The Human Rights and Equal Opportunity Commission Act (HREOCA) is another Commonwealth law which applies throughout Australia. HREOCA gives effect to the following relevant international conventions and declarations, such the International Covenant on Civil and Political Rights, the Declaration on the Rights of the Child, the Convention on the Rights of the Child, the Declaration on the Rights of Persons Belonging to National or Ethnic, Religious or Linguistic Minorities. It also gives effect to International Labour Organisation Convention on Discrimination in Employment and Occupation and United Nations declarations concerning the rights of people with disabilities.
HREOCA does not make all breaches of these conventions and declarations unlawful. It enables the Human Rights and Equal Opportunity Commission (HREOC) to investigate complaints of breaches of these conventions by Commonwealth Government agencies and may also investigate complaints of racial discrimination in employment by any employer.
In addition to investigating complaints, HREOC also carries out research into these issues, promotes awareness of rights and prepares reports detailing how Australia protects these human rights.
The expression of anti-racism in national educational policy is implicit in The Adelaide Declaration on National Goals for Schooling in the Twenty-First Century (1999).
In April 1999, State, Territory and Commonwealth Ministers of Education met as the Ministerial Council on Education, Employment, Training and Youth Affairs (MCEETYA) to endorse this declaration as the common and agreed national goals for schooling. The achievement of the national goals is aimed to assist young people to contribute to Australia’s social, cultural and economic development and to develop a disposition towards learning throughout their lives so they can exercise their rights and responsibilities as citizens of Australia.
Goal 3.1 specifically relates to discrimination in education and states that:
Schooling should be socially just so that students’ outcomes from schooling are free from the effects of negative forms of discrimination based on sex, language, culture and ethnicity, religion or disability; and of differences arising from students’ socio-economic background or geographic location.

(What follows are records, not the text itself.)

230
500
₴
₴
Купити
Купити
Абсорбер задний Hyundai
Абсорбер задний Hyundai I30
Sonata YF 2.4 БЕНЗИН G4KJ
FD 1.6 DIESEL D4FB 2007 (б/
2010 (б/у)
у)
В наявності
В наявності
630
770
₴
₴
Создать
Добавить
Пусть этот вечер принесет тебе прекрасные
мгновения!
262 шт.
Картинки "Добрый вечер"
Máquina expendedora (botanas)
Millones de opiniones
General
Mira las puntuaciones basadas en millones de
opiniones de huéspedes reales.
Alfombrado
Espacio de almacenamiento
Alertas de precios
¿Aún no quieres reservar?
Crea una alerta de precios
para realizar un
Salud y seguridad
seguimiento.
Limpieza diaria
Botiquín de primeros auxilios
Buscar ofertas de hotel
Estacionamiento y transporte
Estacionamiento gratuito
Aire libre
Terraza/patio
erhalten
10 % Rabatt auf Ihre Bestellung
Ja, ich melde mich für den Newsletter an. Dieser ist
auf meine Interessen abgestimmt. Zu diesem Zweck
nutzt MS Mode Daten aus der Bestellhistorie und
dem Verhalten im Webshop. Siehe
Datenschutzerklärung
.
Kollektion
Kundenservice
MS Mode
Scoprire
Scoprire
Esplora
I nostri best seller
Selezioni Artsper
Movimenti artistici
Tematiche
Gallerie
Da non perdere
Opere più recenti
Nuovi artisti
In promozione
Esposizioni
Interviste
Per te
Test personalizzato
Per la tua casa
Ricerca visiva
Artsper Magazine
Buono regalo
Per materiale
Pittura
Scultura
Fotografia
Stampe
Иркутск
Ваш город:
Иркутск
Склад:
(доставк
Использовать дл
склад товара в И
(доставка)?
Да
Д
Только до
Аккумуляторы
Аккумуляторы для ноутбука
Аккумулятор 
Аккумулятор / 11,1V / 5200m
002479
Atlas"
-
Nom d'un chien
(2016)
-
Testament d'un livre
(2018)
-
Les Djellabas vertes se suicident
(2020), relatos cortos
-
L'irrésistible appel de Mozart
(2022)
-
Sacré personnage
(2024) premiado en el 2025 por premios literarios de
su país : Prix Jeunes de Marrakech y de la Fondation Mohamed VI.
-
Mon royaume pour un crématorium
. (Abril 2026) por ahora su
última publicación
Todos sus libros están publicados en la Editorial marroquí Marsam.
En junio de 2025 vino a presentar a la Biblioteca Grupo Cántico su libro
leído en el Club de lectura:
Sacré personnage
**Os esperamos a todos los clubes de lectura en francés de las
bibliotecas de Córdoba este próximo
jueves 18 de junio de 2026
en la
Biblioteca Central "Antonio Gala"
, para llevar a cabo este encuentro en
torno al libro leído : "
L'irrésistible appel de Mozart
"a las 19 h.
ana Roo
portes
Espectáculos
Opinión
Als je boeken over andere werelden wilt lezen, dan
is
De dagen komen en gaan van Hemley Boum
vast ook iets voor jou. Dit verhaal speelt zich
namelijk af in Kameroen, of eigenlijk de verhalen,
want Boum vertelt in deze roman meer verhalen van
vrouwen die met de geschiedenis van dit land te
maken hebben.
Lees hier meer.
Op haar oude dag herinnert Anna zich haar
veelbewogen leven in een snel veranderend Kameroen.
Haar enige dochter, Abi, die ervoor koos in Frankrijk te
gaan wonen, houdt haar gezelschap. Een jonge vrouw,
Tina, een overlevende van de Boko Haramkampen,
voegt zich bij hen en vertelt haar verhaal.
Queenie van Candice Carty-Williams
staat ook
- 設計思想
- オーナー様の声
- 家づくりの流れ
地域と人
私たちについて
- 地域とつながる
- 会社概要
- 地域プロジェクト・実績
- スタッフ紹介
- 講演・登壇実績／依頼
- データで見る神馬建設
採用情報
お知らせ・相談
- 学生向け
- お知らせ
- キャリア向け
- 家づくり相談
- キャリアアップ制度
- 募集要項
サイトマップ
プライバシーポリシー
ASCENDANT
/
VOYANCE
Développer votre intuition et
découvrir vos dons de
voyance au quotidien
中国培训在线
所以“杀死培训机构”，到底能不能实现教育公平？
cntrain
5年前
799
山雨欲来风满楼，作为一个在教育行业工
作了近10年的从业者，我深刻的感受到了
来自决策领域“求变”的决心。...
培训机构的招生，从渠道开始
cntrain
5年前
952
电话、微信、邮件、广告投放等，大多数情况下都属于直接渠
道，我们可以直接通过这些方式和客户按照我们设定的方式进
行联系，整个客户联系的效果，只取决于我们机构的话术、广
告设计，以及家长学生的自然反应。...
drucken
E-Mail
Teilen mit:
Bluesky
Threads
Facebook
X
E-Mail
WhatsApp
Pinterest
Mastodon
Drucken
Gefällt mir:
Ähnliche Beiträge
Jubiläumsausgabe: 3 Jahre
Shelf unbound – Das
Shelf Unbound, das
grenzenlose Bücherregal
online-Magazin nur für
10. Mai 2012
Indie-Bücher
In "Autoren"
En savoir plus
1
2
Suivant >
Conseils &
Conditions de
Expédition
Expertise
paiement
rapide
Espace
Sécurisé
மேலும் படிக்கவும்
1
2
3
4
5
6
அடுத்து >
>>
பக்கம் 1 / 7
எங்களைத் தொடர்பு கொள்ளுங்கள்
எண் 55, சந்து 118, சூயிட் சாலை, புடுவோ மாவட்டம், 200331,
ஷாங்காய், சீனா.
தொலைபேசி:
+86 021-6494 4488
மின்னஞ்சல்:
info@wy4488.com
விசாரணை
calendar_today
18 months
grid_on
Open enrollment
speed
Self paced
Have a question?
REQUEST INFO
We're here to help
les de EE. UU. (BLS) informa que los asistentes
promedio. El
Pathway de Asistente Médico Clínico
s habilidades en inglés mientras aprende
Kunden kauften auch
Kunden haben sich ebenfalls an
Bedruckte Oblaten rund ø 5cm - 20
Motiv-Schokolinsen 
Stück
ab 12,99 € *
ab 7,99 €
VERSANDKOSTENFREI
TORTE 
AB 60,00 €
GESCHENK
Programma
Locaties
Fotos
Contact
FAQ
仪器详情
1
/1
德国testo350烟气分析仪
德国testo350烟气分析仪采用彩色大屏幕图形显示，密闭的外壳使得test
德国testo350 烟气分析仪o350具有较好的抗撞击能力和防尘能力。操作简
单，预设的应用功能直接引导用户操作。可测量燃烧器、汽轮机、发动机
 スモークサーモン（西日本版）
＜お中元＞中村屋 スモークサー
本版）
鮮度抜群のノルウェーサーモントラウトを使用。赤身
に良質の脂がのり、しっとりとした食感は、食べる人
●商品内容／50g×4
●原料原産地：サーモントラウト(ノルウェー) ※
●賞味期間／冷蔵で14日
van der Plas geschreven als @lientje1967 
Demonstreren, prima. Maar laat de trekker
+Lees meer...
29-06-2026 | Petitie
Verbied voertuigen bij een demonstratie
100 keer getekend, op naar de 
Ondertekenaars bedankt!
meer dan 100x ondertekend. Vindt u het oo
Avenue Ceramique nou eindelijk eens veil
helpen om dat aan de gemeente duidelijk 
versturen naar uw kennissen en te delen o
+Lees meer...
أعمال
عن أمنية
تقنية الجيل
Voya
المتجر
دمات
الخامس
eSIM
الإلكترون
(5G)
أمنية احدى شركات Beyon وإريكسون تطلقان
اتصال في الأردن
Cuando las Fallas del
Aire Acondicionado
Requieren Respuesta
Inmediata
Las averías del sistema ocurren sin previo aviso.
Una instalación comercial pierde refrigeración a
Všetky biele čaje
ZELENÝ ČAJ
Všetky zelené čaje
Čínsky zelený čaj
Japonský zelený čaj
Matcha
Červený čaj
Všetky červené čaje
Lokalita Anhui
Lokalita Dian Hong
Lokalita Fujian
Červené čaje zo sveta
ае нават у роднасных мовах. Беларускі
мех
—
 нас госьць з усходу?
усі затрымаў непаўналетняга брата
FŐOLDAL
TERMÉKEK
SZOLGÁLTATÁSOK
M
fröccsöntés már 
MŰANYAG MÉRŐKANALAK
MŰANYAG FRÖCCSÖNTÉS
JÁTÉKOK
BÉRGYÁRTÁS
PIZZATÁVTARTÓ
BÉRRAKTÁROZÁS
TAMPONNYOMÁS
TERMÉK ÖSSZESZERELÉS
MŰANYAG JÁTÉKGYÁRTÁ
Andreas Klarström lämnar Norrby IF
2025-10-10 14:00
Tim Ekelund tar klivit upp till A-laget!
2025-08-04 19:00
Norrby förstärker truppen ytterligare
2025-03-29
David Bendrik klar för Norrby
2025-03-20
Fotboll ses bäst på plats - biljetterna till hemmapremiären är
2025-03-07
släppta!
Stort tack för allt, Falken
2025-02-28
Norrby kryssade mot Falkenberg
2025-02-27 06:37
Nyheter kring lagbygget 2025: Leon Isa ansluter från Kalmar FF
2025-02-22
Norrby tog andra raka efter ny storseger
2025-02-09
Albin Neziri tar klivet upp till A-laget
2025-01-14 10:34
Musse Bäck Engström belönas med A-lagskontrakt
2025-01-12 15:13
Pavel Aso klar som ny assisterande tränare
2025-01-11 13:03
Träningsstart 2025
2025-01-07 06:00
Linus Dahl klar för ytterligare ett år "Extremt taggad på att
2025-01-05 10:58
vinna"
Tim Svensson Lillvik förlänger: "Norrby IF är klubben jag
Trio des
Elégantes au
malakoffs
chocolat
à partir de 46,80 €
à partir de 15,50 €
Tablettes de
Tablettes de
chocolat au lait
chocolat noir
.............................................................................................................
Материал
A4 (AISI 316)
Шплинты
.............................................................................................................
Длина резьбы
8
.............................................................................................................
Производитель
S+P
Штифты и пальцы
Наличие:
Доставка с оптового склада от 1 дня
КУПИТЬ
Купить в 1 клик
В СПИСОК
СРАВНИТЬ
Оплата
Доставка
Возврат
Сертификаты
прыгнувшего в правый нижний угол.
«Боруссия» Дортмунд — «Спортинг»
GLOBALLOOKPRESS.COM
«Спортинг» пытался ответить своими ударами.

An expression of of anti-racism in terms of national public policy was made in October 1996 when the Prime Minister, with the support of the Leader of the Opposition, made a Parliamentary Statement of Racial Tolerance by moving:
That this house:
- reaffirms its commitment to the right of all Australians to enjoy equal rights and be treated with equal respect, regardless of race, colour, creed or origin;
- reaffirms its commitment to maintaining an immigration policy wholly non-discriminatory on grounds of race, colour, creed or origin;
- reaffirms its commitment to the process of reconciliation with Aboriginal and Torres Strait Islander peoples, in the context of redressing their profound social and economic disadvantage;
- reaffirms its commitment to maintaining Australia as a culturally diverse, tolerant and open society, united by an overriding commitment to our nation and its democratic institutions and values; and
- denounces racial intolerance in any form as incompatible with the kind of society we are and want to be.
The People of Australia – Australia’s Multicultural Policy
The People of Australia – Australia’s Multicultural Policy was launched on 16 February 2011 by the Minister for Immigration and Citizenship, the Hon Chris Bowen MP, and reaffirms the importance of a culturally diverse and socially cohesive nation.
The policy demonstrates the Australian Government’s commitment to a multicultural Australia. The policy reaffirms Australia’s multicultural composition being at the heart of Australia’s national identity and intrinsic to its history and character.